Жанна размышляла в те поры и о социальных системах — насколько зависят они от характера народа и какая из них наиболее справедлива. И даже формулу нашла — вот она, записана на полях: справедливейшая из систем та, что поддерживает лучшее в человеке.
Но лучшим из работников она, кажется, не была. Легко можно заменить. Верно ведь, уважаемый Василий Поликарпович?
Вы потом спохватитесь, мой дорогой, когда будут путать и не выполнять; когда будет сурово начальство; когда захочется поплакаться кому-нибудь в жилетку.
Опять, опять занесло туда! Ну где, казалось бы, мостик между диссертацией и этой несчастной, надоевшей, трижды, неладной любовью?
Анна Сергеевна захлопнула папку, поглядела в окно, за которым из-за дождя до срока зажегся электричеством город. Уже были вечера, когда приходила с работы засветло. И это давало чувство, похожее на ожидание: еще не вечер, мол, еще что-то будет!
А теперь вот — эта мокреть! И так — день за днем, день за днем!
Это было такое утро — ни с чего! — все кивали друг другу, улыбались, и — солнышко в окно. Легко было. И начальник наш не переставил на своем столе ни одной вещицы. Карандаша не тронул! Ластика не обидел!
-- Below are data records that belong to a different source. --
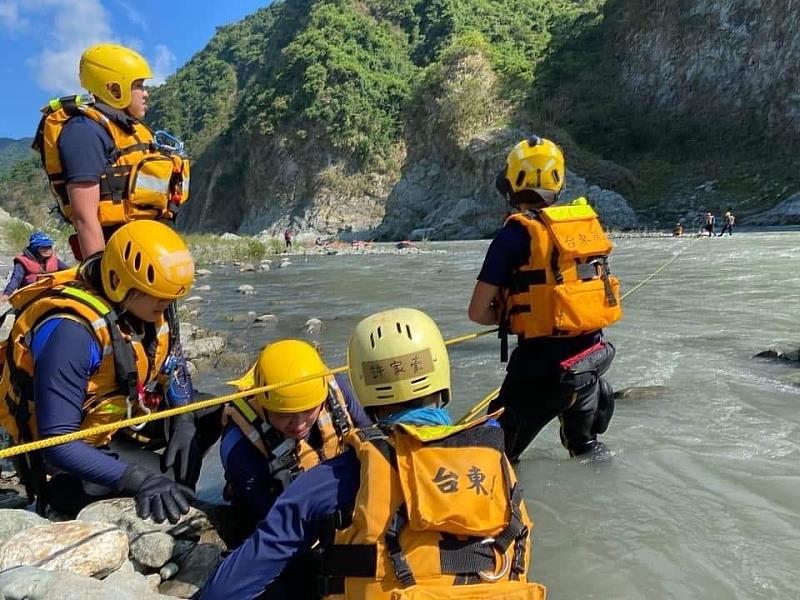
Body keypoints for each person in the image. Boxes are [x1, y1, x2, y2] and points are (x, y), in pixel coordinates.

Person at [200, 308, 546, 600]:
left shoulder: (332, 479)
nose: (300, 423)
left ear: (360, 390)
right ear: (442, 373)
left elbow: (226, 590)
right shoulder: (495, 456)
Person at [0, 221, 219, 522]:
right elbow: (57, 443)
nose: (167, 306)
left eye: (171, 299)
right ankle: (166, 496)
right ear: (119, 282)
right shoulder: (71, 332)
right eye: (159, 299)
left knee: (214, 412)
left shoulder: (149, 301)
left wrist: (183, 419)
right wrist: (138, 480)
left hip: (117, 420)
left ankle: (177, 492)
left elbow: (174, 363)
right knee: (155, 481)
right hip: (69, 453)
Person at [468, 136, 620, 462]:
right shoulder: (584, 227)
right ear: (559, 183)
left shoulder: (514, 235)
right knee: (587, 450)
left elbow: (477, 312)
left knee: (492, 459)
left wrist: (511, 314)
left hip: (540, 372)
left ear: (510, 183)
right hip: (590, 362)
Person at [33, 43, 189, 263]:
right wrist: (98, 270)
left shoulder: (133, 130)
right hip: (115, 254)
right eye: (139, 85)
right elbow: (84, 217)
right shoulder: (83, 131)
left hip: (147, 248)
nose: (146, 93)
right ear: (114, 89)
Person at [220, 339, 371, 529]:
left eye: (309, 411)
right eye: (284, 415)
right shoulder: (240, 447)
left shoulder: (333, 388)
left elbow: (371, 443)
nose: (299, 425)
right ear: (263, 405)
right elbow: (268, 519)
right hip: (277, 506)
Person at [1, 232, 68, 302]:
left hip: (51, 295)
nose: (47, 250)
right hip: (30, 298)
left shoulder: (55, 260)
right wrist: (7, 293)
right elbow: (16, 278)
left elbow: (68, 271)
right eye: (43, 247)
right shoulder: (23, 261)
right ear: (34, 248)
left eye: (49, 247)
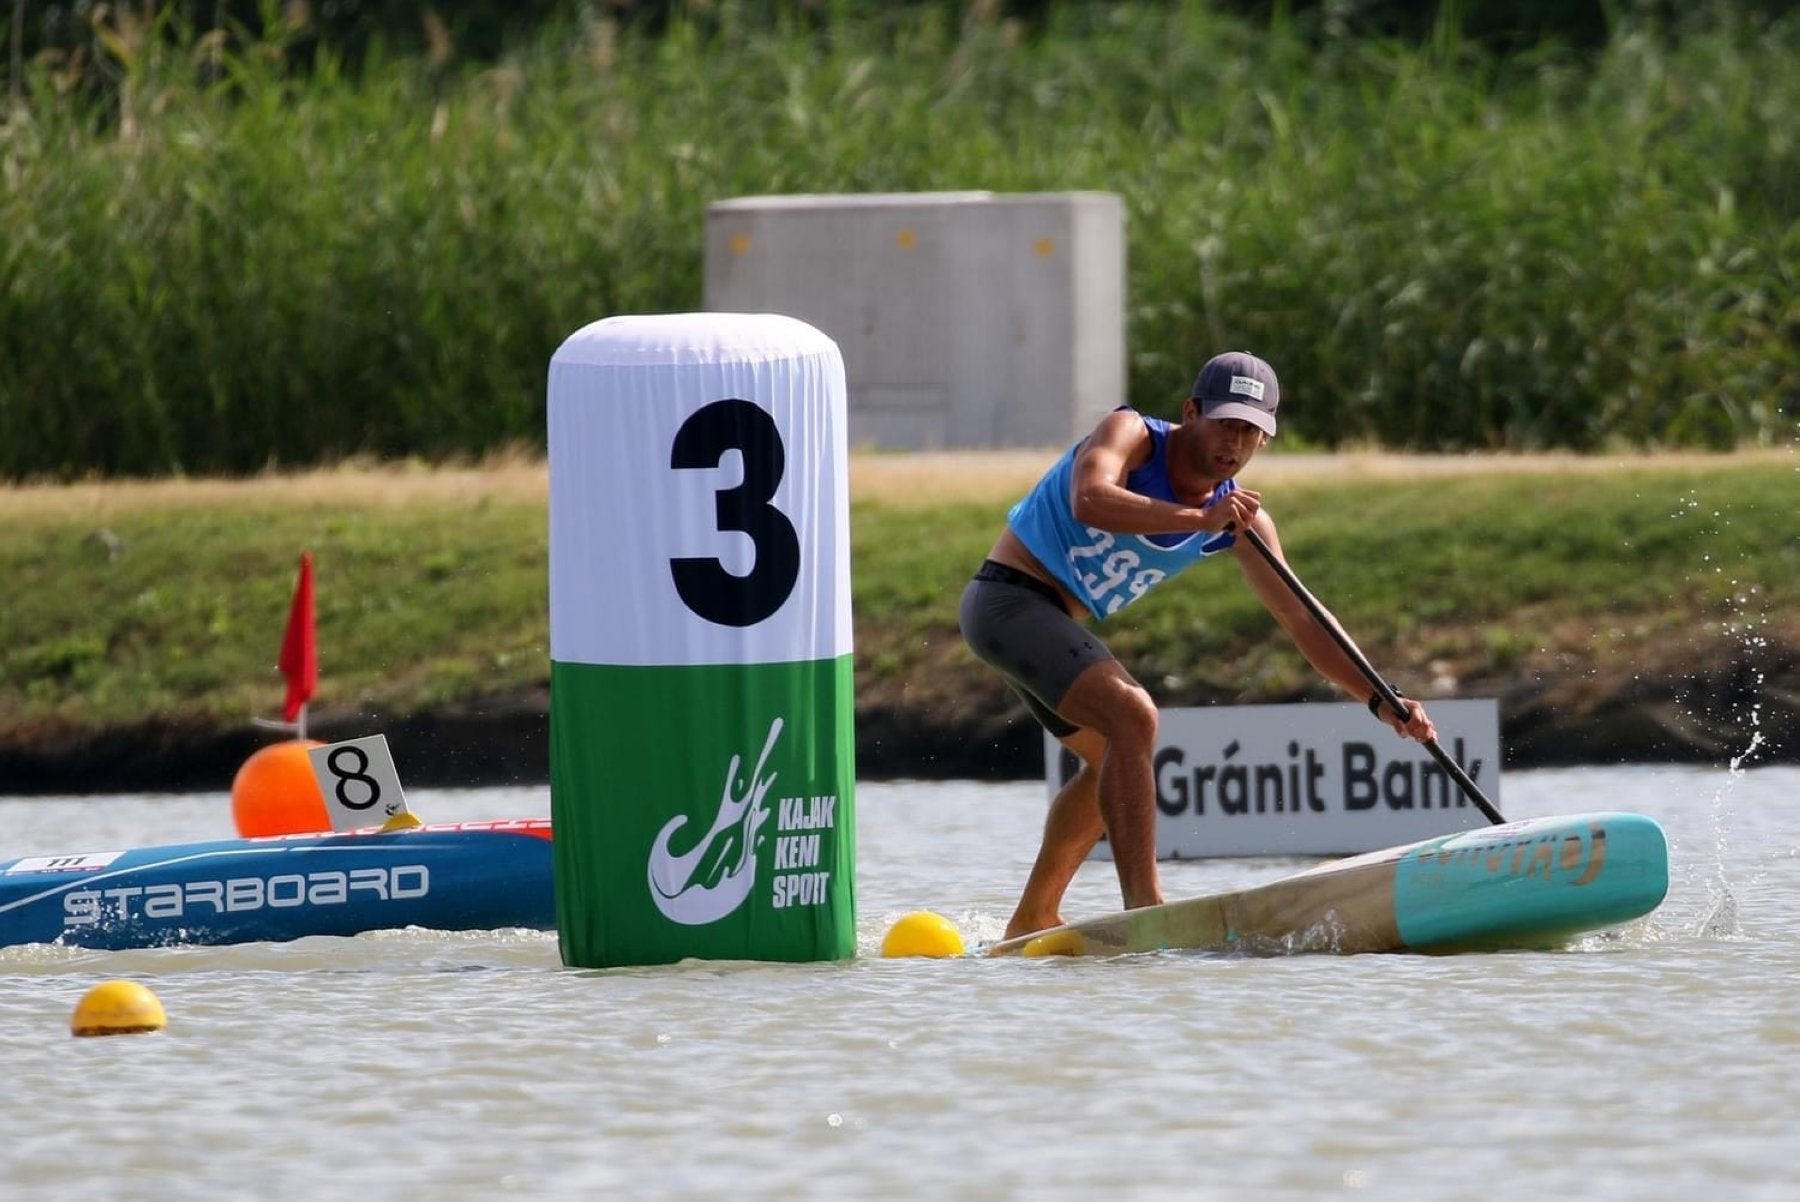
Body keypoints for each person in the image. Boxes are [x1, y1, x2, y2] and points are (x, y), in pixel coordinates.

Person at [958, 351, 1441, 940]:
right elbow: (1092, 498)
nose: (1234, 443)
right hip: (1006, 601)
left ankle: (1032, 917)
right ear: (1191, 413)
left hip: (1053, 624)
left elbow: (1302, 617)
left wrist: (1379, 696)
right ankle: (1147, 910)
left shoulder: (1241, 522)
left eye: (1251, 431)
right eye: (1225, 423)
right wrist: (1198, 518)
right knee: (1134, 716)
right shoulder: (1132, 435)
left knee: (1111, 756)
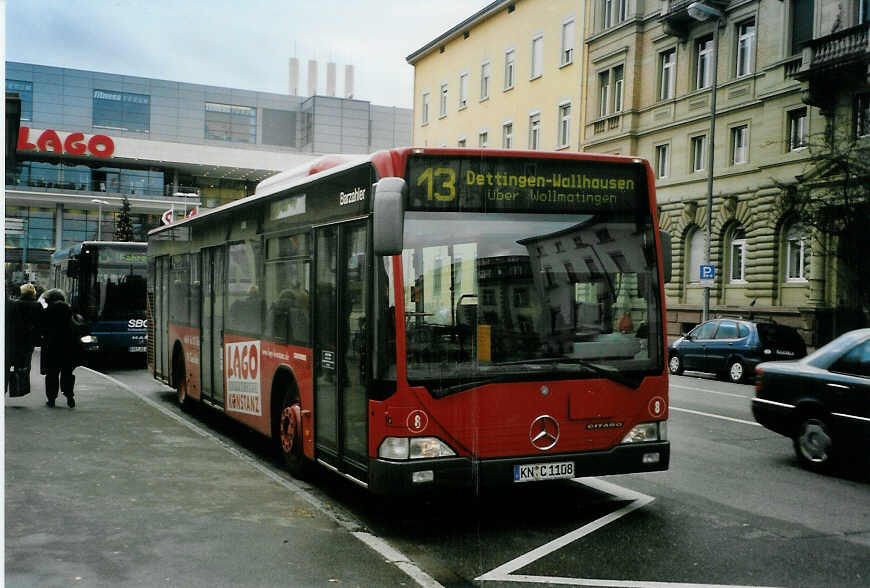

А ведь у него, между нами говоря, был ластик. И первые мысли (в цифровом написании, разумеется) он наносил карандашом. Если что не так — стирал. Другой скомкает и — в корзину, всем на обозрение (посредством уборщицы или уходящих позже). А он самолюбив: «Бросьте, бросьте, понимаете!» — и сотрет. Осторожен тоже. А зачем снижать? Так ведь любой образ снизить можно, если все напоказ!
Снова почему-то оттягивает мысль на него! Начну про хороший день, а потянет туда, в кабинет этот, пригожий и лепый, красных ковров кабинет и деревянных панелей. Глупость какая-то! Да как это — почему? Прощаюсь я с ним, с человеком этим, и не думать? Не в кабинете же дело, а по сути — и в кабинете, потому что разве таков был мой Василий Поликарпыч много лет назад, когда от райкома встречал меня на станции, или потом — когда в газете взял нашу (я считаю — нашу) сторону в борьбе между Новым Главным и зав. отделом, милым Валерием Викторовичем. Впрочем, я уже рассказывала эту историю.
Разве мог он, не осененный этим кабинетом, брезгливо поморщиться на мою ничтожную ошибку, передвинуть на своем столе все предметы, зная, что значение этого действия общеизвестно. И это со мной так, с о м н о й!